→ **Exercise prompt**
Using the data that follows, return exactly the lines from the one that contains "Login to McKesson" through the one that contains "hrough a dizzy", ends included.

Information given: Begin

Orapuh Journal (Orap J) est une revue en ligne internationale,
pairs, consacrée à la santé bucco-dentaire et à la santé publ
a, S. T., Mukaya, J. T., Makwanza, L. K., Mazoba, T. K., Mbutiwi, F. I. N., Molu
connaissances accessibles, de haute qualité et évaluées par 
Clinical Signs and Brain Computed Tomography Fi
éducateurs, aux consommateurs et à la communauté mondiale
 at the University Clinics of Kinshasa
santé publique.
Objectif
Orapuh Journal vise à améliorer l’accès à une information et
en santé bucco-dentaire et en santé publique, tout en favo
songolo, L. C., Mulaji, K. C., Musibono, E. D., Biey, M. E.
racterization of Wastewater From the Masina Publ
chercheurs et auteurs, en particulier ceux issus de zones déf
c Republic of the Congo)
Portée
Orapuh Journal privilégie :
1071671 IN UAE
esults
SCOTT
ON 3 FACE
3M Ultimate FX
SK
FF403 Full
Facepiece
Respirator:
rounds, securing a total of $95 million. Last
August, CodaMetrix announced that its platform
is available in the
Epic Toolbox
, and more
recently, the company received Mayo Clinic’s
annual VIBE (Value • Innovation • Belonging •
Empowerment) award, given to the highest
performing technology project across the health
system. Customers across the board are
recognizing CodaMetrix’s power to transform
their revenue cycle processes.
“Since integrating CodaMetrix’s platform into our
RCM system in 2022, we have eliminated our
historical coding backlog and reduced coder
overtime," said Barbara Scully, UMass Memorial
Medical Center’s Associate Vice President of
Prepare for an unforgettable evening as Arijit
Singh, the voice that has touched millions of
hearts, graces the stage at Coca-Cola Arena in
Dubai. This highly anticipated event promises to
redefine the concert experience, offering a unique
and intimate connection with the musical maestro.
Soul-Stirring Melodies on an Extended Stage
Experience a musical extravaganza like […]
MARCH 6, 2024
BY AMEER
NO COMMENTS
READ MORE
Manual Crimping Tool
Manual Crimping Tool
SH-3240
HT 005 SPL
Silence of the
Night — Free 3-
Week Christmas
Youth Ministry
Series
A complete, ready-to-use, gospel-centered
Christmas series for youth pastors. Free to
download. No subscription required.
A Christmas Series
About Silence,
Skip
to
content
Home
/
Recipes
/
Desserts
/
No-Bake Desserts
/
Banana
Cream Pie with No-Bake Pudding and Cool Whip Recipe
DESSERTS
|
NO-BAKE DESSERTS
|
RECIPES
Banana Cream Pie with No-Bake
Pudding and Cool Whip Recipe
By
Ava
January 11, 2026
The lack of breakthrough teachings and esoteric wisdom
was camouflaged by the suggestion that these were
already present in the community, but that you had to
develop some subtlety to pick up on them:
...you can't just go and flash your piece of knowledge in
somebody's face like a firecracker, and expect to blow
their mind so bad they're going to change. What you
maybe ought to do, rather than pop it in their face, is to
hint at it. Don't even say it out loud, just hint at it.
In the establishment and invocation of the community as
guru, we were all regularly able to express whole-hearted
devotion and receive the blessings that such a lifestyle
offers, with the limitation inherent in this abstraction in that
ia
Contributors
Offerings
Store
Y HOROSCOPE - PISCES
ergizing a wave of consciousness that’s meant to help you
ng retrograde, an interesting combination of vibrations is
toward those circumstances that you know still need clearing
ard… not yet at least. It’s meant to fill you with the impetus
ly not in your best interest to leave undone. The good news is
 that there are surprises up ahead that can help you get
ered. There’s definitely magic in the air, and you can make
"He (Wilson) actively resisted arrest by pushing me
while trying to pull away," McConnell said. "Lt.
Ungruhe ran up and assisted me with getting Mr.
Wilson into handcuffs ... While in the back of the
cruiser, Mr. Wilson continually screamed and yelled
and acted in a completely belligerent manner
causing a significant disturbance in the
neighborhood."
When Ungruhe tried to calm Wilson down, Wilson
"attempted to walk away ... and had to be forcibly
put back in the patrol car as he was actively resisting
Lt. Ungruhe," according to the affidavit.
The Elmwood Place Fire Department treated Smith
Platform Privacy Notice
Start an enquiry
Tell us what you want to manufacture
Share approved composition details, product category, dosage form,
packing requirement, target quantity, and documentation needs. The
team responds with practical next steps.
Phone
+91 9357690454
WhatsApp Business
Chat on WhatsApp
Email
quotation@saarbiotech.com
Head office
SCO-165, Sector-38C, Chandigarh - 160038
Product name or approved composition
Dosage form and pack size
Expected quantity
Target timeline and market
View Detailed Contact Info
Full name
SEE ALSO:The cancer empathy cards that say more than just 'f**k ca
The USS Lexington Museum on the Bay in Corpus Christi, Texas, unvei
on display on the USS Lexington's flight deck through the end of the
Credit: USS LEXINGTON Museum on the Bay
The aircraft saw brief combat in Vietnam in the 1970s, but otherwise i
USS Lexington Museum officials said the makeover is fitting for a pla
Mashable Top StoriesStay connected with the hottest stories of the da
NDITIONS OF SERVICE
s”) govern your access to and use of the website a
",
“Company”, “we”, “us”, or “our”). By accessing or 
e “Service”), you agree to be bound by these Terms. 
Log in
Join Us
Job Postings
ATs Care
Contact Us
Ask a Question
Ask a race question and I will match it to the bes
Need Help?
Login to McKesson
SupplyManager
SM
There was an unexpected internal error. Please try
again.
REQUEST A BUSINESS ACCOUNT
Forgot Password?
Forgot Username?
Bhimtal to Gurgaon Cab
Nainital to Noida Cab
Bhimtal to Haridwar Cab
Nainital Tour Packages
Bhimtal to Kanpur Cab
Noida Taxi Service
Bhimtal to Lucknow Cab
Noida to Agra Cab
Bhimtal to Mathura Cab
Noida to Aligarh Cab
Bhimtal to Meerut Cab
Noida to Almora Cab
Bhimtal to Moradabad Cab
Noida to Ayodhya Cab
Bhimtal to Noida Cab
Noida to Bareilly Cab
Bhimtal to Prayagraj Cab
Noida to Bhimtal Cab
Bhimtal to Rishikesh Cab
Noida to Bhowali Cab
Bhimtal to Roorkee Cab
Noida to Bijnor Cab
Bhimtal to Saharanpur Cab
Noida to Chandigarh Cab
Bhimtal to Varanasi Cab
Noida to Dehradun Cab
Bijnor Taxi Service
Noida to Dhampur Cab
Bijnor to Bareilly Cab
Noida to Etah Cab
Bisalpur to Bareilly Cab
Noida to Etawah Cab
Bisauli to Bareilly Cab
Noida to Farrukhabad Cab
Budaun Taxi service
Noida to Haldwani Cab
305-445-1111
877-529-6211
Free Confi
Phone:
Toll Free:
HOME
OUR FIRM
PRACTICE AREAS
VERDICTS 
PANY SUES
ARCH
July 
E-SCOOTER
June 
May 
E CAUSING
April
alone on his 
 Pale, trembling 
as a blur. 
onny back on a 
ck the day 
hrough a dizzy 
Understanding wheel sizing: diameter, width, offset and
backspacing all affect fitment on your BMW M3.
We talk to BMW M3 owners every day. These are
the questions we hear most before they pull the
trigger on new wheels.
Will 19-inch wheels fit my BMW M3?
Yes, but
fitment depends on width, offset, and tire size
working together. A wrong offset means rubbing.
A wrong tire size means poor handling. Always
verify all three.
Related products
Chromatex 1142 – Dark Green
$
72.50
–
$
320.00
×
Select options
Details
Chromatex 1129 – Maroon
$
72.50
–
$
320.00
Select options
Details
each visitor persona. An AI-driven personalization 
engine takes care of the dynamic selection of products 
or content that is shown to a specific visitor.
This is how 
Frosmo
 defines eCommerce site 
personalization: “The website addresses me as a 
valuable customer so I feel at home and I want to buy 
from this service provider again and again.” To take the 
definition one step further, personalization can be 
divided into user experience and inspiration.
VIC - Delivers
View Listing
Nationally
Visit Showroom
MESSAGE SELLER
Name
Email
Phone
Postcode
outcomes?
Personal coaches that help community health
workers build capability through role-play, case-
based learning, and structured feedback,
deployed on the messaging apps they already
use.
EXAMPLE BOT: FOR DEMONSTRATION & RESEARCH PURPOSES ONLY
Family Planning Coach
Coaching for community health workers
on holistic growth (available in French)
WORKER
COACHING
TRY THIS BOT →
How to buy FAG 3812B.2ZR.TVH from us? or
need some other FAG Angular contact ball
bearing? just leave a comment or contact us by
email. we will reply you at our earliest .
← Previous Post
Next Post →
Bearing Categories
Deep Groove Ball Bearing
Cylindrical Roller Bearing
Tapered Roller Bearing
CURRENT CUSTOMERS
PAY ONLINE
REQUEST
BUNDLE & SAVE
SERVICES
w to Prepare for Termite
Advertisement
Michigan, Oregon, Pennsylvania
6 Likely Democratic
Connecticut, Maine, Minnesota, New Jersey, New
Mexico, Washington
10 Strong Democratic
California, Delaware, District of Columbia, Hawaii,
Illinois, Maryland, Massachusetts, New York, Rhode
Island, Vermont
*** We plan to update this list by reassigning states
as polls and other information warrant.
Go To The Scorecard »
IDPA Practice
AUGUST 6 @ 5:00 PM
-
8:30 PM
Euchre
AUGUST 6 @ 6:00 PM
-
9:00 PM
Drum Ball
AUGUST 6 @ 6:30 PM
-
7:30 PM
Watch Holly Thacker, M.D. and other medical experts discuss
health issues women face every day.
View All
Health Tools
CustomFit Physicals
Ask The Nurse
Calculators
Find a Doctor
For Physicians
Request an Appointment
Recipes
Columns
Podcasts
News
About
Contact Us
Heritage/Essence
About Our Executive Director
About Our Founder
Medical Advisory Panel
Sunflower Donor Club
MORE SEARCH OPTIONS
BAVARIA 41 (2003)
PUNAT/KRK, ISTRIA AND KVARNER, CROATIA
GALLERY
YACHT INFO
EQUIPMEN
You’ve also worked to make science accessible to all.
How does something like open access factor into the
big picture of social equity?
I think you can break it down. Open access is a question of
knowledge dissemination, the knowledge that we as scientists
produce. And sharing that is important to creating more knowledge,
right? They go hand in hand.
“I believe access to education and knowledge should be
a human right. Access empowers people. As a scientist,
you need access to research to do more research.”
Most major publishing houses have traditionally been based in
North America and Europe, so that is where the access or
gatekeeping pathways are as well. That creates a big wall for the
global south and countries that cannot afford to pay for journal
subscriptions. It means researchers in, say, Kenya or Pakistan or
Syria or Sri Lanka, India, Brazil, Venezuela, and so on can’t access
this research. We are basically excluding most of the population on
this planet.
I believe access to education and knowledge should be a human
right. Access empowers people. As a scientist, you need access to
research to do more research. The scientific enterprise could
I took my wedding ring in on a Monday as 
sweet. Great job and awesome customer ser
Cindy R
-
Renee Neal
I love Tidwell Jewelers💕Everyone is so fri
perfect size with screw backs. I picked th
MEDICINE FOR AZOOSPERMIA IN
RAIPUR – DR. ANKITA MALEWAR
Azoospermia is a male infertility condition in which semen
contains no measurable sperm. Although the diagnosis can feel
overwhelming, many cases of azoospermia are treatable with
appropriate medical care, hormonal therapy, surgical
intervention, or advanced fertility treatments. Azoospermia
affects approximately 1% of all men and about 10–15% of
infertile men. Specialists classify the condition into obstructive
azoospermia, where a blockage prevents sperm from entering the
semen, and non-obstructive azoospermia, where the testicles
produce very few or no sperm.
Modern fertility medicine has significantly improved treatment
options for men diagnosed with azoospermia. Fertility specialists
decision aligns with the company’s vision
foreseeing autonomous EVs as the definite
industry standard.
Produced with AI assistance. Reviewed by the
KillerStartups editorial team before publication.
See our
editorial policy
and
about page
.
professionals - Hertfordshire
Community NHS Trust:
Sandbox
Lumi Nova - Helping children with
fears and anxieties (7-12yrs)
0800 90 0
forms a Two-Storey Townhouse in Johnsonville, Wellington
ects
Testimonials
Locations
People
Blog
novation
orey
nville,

Information given: End

→ **Exercise solution**
Login to McKesson
SupplyManager
SM
There was an unexpected internal error. Please try
again.
REQUEST A BUSINESS ACCOUNT
Forgot Password?
Forgot Username?
Bhimtal to Gurgaon Cab
Nainital to Noida Cab
Bhimtal to Haridwar Cab
Nainital Tour Packages
Bhimtal to Kanpur Cab
Noida Taxi Service
Bhimtal to Lucknow Cab
Noida to Agra Cab
Bhimtal to Mathura Cab
Noida to Aligarh Cab
Bhimtal to Meerut Cab
Noida to Almora Cab
Bhimtal to Moradabad Cab
Noida to Ayodhya Cab
Bhimtal to Noida Cab
Noida to Bareilly Cab
Bhimtal to Prayagraj Cab
Noida to Bhimtal Cab
Bhimtal to Rishikesh Cab
Noida to Bhowali Cab
Bhimtal to Roorkee Cab
Noida to Bijnor Cab
Bhimtal to Saharanpur Cab
Noida to Chandigarh Cab
Bhimtal to Varanasi Cab
Noida to Dehradun Cab
Bijnor Taxi Service
Noida to Dhampur Cab
Bijnor to Bareilly Cab
Noida to Etah Cab
Bisalpur to Bareilly Cab
Noida to Etawah Cab
Bisauli to Bareilly Cab
Noida to Farrukhabad Cab
Budaun Taxi service
Noida to Haldwani Cab
305-445-1111
877-529-6211
Free Confi
Phone:
Toll Free:
HOME
OUR FIRM
PRACTICE AREAS
VERDICTS 
PANY SUES
ARCH
July 
E-SCOOTER
June 
May 
E CAUSING
April
alone on his 
 Pale, trembling 
as a blur. 
onny back on a 
ck the day 
hrough a dizzy 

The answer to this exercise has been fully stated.